Phonetics
by Clemonce Heard
for Kamau
I want to call my nephew something toxically endearing or endearingly toxic
like killa, but I don’t want him to kill.
I like lil gangsta
pressed out of John Leguizamo’s mouth in Chef
but off screen it feels like more nonexistence spoken
into fruition
;
the day my nephew comes home from practice with a black eye
and broken nose, snuck by a teammate thrice his size,
his great-grandmother worries.
One of his teammates was just kilt by another teammate
over drugs or money or a baby.
As you probably guessed when I say kilt
I’m not talking about the skirts Scots wear. When I say baby
I mean the boy who was killed had a baby on the way.

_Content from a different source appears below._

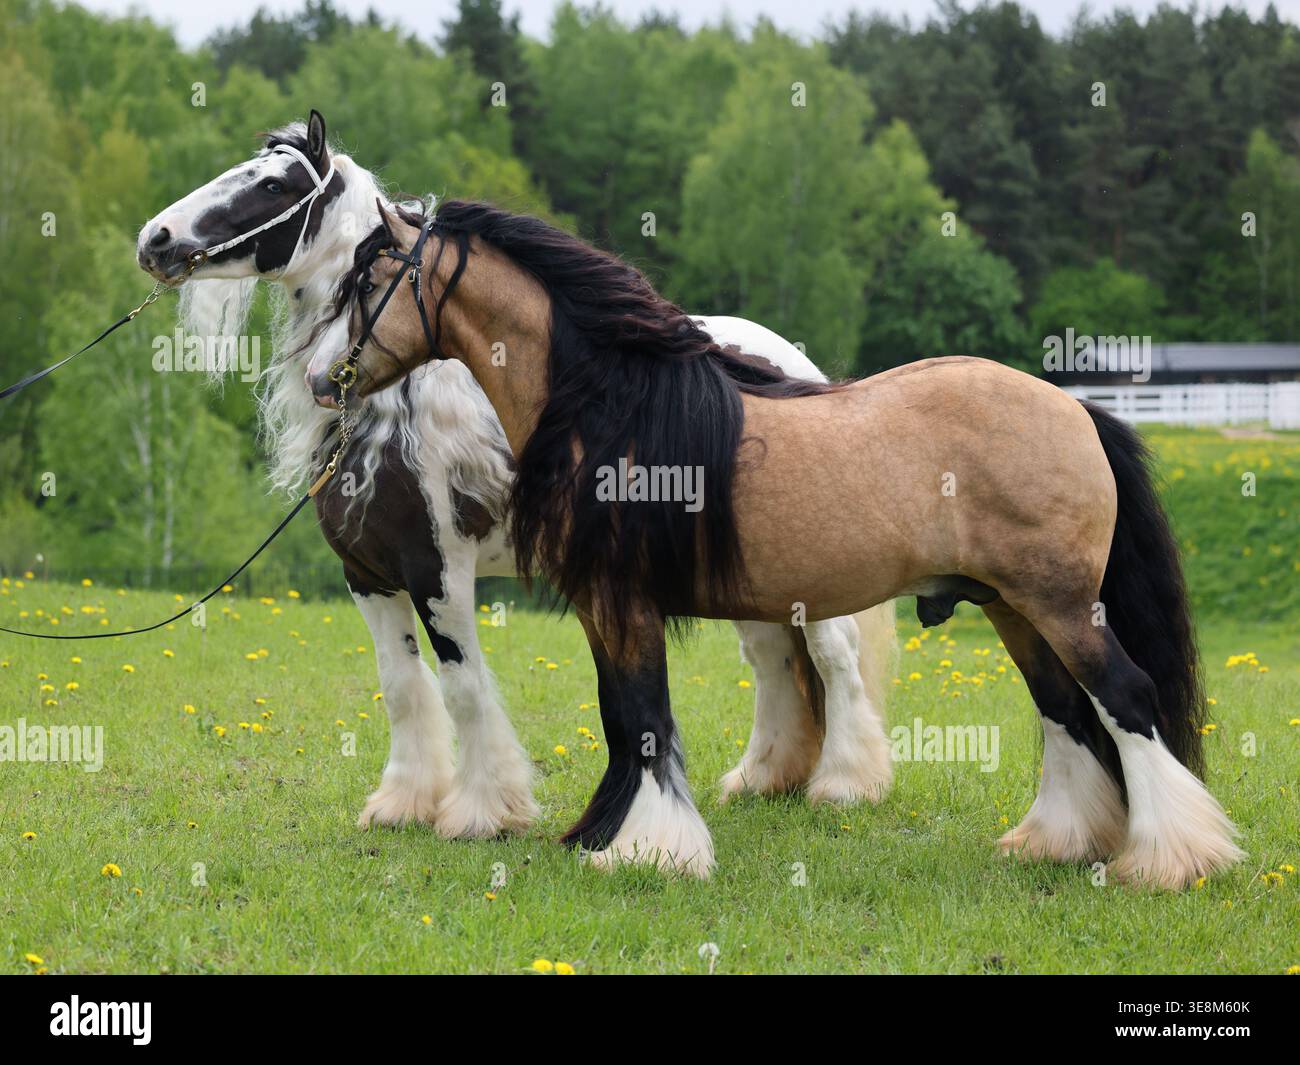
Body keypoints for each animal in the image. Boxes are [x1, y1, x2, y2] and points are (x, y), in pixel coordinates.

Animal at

Snuck is self explanatory,
which is to say, use context clues.
Only those who remained
in the car know what really took place. Not even the gun knows what it did or didn’t do,
for its muzzle is not trained
to hear the scuffle before it wakes nor the sirens after
;
once, at a gas station in Algiers, a man who didn’t like me
and my nephew
chuckling at the dusty rap he was jamming raised his jacket
to show he was a killer or a gangster.
He muttered pussy
when I began paying
more attention to the pump.
The price and gallon trembling up.
If he’d fired at us
it’d be just my luck that his gun wouldn’t’ve jammed.
He might’ve turned my nephew into the evening news
his grandmother worries over
watching too many of the much too young to be called dead, murdered
;
my nephew wants his round
and a gun to stop
whoever rifled through his new car. His mother is scared.
Round is what our kids say
when they want to fight someone. Round is what my friends & me called each other. Round
is a monosyllabic bullet ‘round here.
Bullets stroll
around the corners ‘round here— round round round round
and the bullet returns
to where it was first fired.
His matryoshka wants him to turn
the page, but my nephew has his finger on a word. He underlines it, highlights it: blood, caution tape.
While trying to hook his finger around it, another boy,
above his age, is pronounced dead
at the scene of a word we can’t pronounce.